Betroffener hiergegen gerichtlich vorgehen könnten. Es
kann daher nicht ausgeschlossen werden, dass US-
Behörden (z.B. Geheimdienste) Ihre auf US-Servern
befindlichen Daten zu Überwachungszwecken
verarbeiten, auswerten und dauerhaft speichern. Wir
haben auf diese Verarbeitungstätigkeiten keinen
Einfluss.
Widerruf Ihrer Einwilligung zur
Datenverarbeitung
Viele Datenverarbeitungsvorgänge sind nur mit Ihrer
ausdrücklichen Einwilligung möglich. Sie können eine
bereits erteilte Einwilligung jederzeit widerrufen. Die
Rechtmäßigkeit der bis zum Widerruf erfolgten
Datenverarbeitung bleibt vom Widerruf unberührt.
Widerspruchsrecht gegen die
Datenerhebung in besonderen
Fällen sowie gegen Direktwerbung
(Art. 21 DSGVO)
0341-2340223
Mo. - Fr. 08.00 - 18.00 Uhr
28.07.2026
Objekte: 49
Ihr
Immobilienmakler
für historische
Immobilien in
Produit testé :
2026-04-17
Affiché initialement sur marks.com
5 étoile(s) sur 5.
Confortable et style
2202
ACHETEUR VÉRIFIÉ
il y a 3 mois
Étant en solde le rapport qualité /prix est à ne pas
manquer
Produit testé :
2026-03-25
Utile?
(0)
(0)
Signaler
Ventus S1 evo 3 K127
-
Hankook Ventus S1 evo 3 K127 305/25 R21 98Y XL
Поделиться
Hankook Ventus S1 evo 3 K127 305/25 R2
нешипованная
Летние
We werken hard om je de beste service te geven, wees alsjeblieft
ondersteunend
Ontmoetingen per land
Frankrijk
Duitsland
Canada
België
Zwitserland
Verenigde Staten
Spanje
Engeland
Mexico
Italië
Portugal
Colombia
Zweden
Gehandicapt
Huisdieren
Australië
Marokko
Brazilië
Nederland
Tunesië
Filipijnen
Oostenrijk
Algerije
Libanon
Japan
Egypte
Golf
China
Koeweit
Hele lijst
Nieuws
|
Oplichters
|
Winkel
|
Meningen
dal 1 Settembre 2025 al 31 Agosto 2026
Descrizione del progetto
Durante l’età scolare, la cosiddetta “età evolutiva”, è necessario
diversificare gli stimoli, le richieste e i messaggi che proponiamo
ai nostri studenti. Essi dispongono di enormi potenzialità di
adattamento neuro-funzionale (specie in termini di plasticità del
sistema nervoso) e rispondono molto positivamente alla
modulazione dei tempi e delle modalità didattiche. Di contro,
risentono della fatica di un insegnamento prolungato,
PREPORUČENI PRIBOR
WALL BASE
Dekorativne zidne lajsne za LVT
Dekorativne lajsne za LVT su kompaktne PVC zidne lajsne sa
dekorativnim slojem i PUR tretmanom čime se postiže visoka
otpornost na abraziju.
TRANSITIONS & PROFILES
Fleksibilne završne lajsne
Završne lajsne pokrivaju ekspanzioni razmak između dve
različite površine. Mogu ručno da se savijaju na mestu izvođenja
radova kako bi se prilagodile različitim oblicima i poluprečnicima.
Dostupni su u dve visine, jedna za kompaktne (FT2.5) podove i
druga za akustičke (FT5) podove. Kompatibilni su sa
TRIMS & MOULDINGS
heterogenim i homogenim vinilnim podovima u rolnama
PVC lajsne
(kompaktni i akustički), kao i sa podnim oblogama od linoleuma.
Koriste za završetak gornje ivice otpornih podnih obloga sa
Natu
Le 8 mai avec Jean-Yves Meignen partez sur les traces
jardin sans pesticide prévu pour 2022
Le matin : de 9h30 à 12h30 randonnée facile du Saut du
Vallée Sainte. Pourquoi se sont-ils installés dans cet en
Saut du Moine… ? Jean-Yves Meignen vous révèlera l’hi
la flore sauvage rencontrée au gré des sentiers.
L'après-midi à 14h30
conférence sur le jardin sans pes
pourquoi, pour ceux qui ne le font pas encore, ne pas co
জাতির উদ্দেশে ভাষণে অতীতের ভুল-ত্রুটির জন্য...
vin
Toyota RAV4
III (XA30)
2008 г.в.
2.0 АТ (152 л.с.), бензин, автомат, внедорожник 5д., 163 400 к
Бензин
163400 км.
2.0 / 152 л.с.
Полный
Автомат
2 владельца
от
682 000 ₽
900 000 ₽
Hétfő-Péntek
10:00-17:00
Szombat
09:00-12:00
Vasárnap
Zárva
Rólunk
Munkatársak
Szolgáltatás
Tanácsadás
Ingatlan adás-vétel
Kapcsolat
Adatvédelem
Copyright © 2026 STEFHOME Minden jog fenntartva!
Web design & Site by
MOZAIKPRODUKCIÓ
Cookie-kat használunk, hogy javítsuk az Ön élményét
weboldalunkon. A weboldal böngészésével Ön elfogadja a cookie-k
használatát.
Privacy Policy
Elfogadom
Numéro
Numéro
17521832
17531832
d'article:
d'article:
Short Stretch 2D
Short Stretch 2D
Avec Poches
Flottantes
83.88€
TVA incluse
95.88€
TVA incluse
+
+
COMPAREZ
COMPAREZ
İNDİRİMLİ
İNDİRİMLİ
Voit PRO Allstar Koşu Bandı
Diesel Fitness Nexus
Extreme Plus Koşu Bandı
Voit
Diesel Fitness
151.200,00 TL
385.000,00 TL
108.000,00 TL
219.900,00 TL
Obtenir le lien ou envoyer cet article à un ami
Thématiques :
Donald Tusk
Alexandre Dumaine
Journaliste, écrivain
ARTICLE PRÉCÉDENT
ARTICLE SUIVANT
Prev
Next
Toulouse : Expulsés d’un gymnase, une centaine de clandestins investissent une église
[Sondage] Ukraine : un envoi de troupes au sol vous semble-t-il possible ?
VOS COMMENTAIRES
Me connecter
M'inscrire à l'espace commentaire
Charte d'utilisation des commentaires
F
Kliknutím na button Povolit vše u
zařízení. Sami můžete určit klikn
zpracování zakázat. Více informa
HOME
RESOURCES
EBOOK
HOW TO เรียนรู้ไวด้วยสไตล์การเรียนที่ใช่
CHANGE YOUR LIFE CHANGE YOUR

···

▸ **Directions for this task**
Please reproduce every line of the records above word for word, keeping the original order and line breaks.

▸ **Result for this task**
Betroffener hiergegen gerichtlich vorgehen könnten. Es
kann daher nicht ausgeschlossen werden, dass US-
Behörden (z.B. Geheimdienste) Ihre auf US-Servern
befindlichen Daten zu Überwachungszwecken
verarbeiten, auswerten und dauerhaft speichern. Wir
haben auf diese Verarbeitungstätigkeiten keinen
Einfluss.
Widerruf Ihrer Einwilligung zur
Datenverarbeitung
Viele Datenverarbeitungsvorgänge sind nur mit Ihrer
ausdrücklichen Einwilligung möglich. Sie können eine
bereits erteilte Einwilligung jederzeit widerrufen. Die
Rechtmäßigkeit der bis zum Widerruf erfolgten
Datenverarbeitung bleibt vom Widerruf unberührt.
Widerspruchsrecht gegen die
Datenerhebung in besonderen
Fällen sowie gegen Direktwerbung
(Art. 21 DSGVO)
0341-2340223
Mo. - Fr. 08.00 - 18.00 Uhr
28.07.2026
Objekte: 49
Ihr
Immobilienmakler
für historische
Immobilien in
Produit testé :
2026-04-17
Affiché initialement sur marks.com
5 étoile(s) sur 5.
Confortable et style
2202
ACHETEUR VÉRIFIÉ
il y a 3 mois
Étant en solde le rapport qualité /prix est à ne pas
manquer
Produit testé :
2026-03-25
Utile?
(0)
(0)
Signaler
Ventus S1 evo 3 K127
-
Hankook Ventus S1 evo 3 K127 305/25 R21 98Y XL
Поделиться
Hankook Ventus S1 evo 3 K127 305/25 R2
нешипованная
Летние
We werken hard om je de beste service te geven, wees alsjeblieft
ondersteunend
Ontmoetingen per land
Frankrijk
Duitsland
Canada
België
Zwitserland
Verenigde Staten
Spanje
Engeland
Mexico
Italië
Portugal
Colombia
Zweden
Gehandicapt
Huisdieren
Australië
Marokko
Brazilië
Nederland
Tunesië
Filipijnen
Oostenrijk
Algerije
Libanon
Japan
Egypte
Golf
China
Koeweit
Hele lijst
Nieuws
|
Oplichters
|
Winkel
|
Meningen
dal 1 Settembre 2025 al 31 Agosto 2026
Descrizione del progetto
Durante l’età scolare, la cosiddetta “età evolutiva”, è necessario
diversificare gli stimoli, le richieste e i messaggi che proponiamo
ai nostri studenti. Essi dispongono di enormi potenzialità di
adattamento neuro-funzionale (specie in termini di plasticità del
sistema nervoso) e rispondono molto positivamente alla
modulazione dei tempi e delle modalità didattiche. Di contro,
risentono della fatica di un insegnamento prolungato,
PREPORUČENI PRIBOR
WALL BASE
Dekorativne zidne lajsne za LVT
Dekorativne lajsne za LVT su kompaktne PVC zidne lajsne sa
dekorativnim slojem i PUR tretmanom čime se postiže visoka
otpornost na abraziju.
TRANSITIONS & PROFILES
Fleksibilne završne lajsne
Završne lajsne pokrivaju ekspanzioni razmak između dve
različite površine. Mogu ručno da se savijaju na mestu izvođenja
radova kako bi se prilagodile različitim oblicima i poluprečnicima.
Dostupni su u dve visine, jedna za kompaktne (FT2.5) podove i
druga za akustičke (FT5) podove. Kompatibilni su sa
TRIMS & MOULDINGS
heterogenim i homogenim vinilnim podovima u rolnama
PVC lajsne
(kompaktni i akustički), kao i sa podnim oblogama od linoleuma.
Koriste za završetak gornje ivice otpornih podnih obloga sa
Natu
Le 8 mai avec Jean-Yves Meignen partez sur les traces
jardin sans pesticide prévu pour 2022
Le matin : de 9h30 à 12h30 randonnée facile du Saut du
Vallée Sainte. Pourquoi se sont-ils installés dans cet en
Saut du Moine… ? Jean-Yves Meignen vous révèlera l’hi
la flore sauvage rencontrée au gré des sentiers.
L'après-midi à 14h30
conférence sur le jardin sans pes
pourquoi, pour ceux qui ne le font pas encore, ne pas co
জাতির উদ্দেশে ভাষণে অতীতের ভুল-ত্রুটির জন্য...
vin
Toyota RAV4
III (XA30)
2008 г.в.
2.0 АТ (152 л.с.), бензин, автомат, внедорожник 5д., 163 400 к
Бензин
163400 км.
2.0 / 152 л.с.
Полный
Автомат
2 владельца
от
682 000 ₽
900 000 ₽
Hétfő-Péntek
10:00-17:00
Szombat
09:00-12:00
Vasárnap
Zárva
Rólunk
Munkatársak
Szolgáltatás
Tanácsadás
Ingatlan adás-vétel
Kapcsolat
Adatvédelem
Copyright © 2026 STEFHOME Minden jog fenntartva!
Web design & Site by
MOZAIKPRODUKCIÓ
Cookie-kat használunk, hogy javítsuk az Ön élményét
weboldalunkon. A weboldal böngészésével Ön elfogadja a cookie-k
használatát.
Privacy Policy
Elfogadom
Numéro
Numéro
17521832
17531832
d'article:
d'article:
Short Stretch 2D
Short Stretch 2D
Avec Poches
Flottantes
83.88€
TVA incluse
95.88€
TVA incluse
+
+
COMPAREZ
COMPAREZ
İNDİRİMLİ
İNDİRİMLİ
Voit PRO Allstar Koşu Bandı
Diesel Fitness Nexus
Extreme Plus Koşu Bandı
Voit
Diesel Fitness
151.200,00 TL
385.000,00 TL
108.000,00 TL
219.900,00 TL
Obtenir le lien ou envoyer cet article à un ami
Thématiques :
Donald Tusk
Alexandre Dumaine
Journaliste, écrivain
ARTICLE PRÉCÉDENT
ARTICLE SUIVANT
Prev
Next
Toulouse : Expulsés d’un gymnase, une centaine de clandestins investissent une église
[Sondage] Ukraine : un envoi de troupes au sol vous semble-t-il possible ?
VOS COMMENTAIRES
Me connecter
M'inscrire à l'espace commentaire
Charte d'utilisation des commentaires
F
Kliknutím na button Povolit vše u
zařízení. Sami můžete určit klikn
zpracování zakázat. Více informa
HOME
RESOURCES
EBOOK
HOW TO เรียนรู้ไวด้วยสไตล์การเรียนที่ใช่
CHANGE YOUR LIFE CHANGE YOUR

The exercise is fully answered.